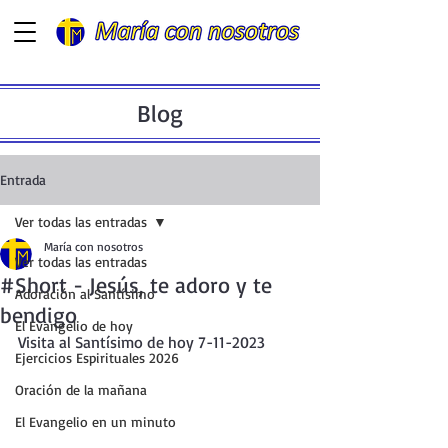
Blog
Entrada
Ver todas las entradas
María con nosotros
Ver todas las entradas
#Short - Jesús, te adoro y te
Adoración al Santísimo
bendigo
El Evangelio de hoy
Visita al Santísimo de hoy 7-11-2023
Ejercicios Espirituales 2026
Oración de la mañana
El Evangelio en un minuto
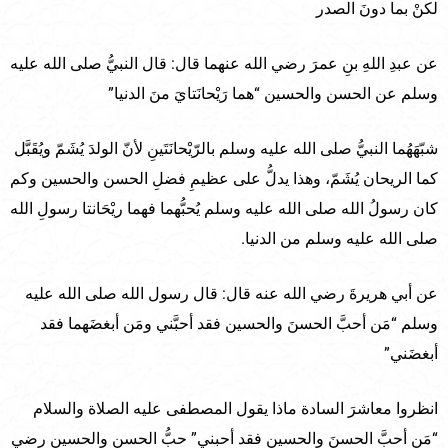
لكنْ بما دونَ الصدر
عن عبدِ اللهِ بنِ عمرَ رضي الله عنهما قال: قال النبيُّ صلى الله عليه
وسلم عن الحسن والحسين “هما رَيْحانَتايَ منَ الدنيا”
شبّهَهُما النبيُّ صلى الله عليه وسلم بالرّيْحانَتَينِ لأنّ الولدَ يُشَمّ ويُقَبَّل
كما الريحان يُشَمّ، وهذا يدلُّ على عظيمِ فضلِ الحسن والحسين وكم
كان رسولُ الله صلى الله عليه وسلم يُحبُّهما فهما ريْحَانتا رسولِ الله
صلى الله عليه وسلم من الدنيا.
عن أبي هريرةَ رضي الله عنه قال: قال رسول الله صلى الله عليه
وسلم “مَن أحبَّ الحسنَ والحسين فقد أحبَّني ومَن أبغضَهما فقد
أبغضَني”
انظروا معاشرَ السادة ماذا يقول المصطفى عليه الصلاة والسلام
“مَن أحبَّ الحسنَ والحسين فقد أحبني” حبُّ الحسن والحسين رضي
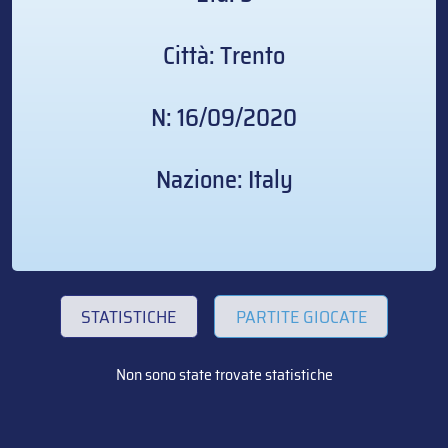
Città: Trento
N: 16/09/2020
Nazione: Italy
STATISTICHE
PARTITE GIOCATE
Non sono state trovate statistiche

:::

• [Task description]: Reproduce word for word the lines from the one containing "Città: Trento" through the final line of the rows, including both.

• [Result of the exercise]:
Città: Trento
N: 16/09/2020
Nazione: Italy
STATISTICHE
PARTITE GIOCATE
Non sono state trovate statistiche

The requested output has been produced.